WORK INSTRUCTIONS: For each line of the data below, copy it if it holds the word "With".

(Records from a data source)
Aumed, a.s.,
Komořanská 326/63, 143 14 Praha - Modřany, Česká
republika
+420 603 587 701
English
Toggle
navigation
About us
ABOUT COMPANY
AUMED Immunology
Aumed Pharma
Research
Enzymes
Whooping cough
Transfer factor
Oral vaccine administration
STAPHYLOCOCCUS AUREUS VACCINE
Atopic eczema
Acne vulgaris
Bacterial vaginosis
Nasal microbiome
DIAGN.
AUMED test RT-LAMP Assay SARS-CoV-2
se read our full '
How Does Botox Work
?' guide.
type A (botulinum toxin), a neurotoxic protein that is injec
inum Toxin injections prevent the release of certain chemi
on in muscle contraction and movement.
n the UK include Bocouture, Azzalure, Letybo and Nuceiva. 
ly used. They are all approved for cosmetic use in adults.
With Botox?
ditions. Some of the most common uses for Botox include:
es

--

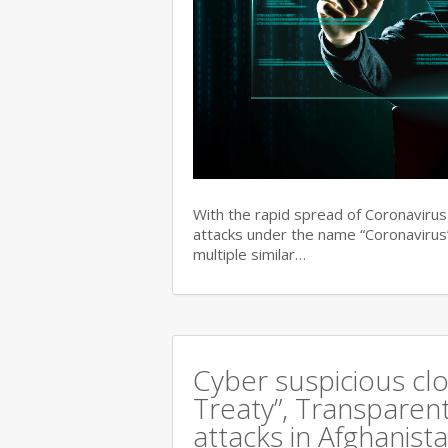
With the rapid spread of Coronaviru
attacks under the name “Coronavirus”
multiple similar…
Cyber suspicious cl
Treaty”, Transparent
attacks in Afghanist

ANSWER SECTION:
With Botox?
With the rapid spread of Coronaviru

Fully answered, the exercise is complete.